▸ Record set
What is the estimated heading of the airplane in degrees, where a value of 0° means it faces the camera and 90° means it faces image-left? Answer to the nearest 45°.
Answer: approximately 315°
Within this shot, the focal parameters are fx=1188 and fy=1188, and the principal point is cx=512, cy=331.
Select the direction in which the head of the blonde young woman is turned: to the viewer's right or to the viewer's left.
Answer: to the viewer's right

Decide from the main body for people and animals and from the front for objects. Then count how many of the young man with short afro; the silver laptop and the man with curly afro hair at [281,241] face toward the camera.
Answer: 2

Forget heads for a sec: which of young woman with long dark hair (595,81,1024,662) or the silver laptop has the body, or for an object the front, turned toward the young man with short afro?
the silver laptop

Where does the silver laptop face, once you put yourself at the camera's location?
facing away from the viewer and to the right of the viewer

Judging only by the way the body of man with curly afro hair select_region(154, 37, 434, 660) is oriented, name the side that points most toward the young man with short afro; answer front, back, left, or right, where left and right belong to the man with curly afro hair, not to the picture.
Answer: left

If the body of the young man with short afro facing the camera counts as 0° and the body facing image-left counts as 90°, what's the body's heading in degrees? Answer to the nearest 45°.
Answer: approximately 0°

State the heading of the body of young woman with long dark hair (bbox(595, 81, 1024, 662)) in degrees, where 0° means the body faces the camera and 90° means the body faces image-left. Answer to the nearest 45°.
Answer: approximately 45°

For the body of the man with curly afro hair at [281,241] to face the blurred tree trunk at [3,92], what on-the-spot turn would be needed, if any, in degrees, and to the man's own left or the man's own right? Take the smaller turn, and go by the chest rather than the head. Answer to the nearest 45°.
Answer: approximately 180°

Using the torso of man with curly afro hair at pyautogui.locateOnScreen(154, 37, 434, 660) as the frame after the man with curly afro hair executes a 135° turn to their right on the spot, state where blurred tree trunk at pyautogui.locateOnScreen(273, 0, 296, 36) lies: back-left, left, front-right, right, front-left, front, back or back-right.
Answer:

▸ What the exercise asks
Rewrite every line of the items above as a numbered list, omitting the blank lines.

▸ Expected output
1. What is the estimated heading of the airplane in degrees, where a value of 0° means it faces the camera and 90° means it faces image-left? Answer to the nearest 45°.
2. Answer: approximately 315°
3. Within this shot, the focal parameters are fx=1188 and fy=1188, and the principal point is cx=512, cy=331.
4. Select the direction in which the head of the blonde young woman is turned: to the viewer's right or to the viewer's left.
5. Answer: to the viewer's right
6. Decide from the main body for people and animals and from the front for objects. Then count how many of the young man with short afro; the silver laptop and the man with curly afro hair at [281,241] face toward the camera.
7. Answer: 2
8. Forget heads for a sec: which of young woman with long dark hair (595,81,1024,662) or the silver laptop has the body, or for an object the front, turned toward the young man with short afro?
9. the silver laptop
10. Where does the silver laptop face, once you put yourself at the camera's location?
11. facing away from the viewer and to the right of the viewer
12. Judging only by the way the body of man with curly afro hair select_region(154, 37, 434, 660) is oriented, name the side that points most toward the young man with short afro; answer front, back, left, or right, where left and right belong to the man with curly afro hair, not to the picture.
13. Answer: left
14. If the body of the young man with short afro facing the camera counts as 0° and the body facing image-left counts as 90°, what's the body's heading in degrees? Answer to the nearest 45°.
15. Answer: approximately 0°
16. State the heading of the body of young woman with long dark hair (bbox(595, 81, 1024, 662)) in degrees, where 0° means the body faces the camera and 90° means the body faces image-left. Answer to the nearest 45°.
17. Answer: approximately 45°
18. For the body of the man with curly afro hair at [281,241] to face the blurred tree trunk at [3,92], what on-the-spot turn would be needed, if any, in degrees, and to the man's own left or the man's own right? Take the smaller turn, and go by the chest rather than the head. Answer to the nearest 45°.
19. Answer: approximately 180°
20. Using the torso of man with curly afro hair at pyautogui.locateOnScreen(154, 37, 434, 660) as the frame after the man with curly afro hair executes a 135° turn to their right on the spot, state where blurred tree trunk at pyautogui.locateOnScreen(273, 0, 296, 36) lies: back-left, left, front-right, right, front-left, front, back or back-right.
21. Answer:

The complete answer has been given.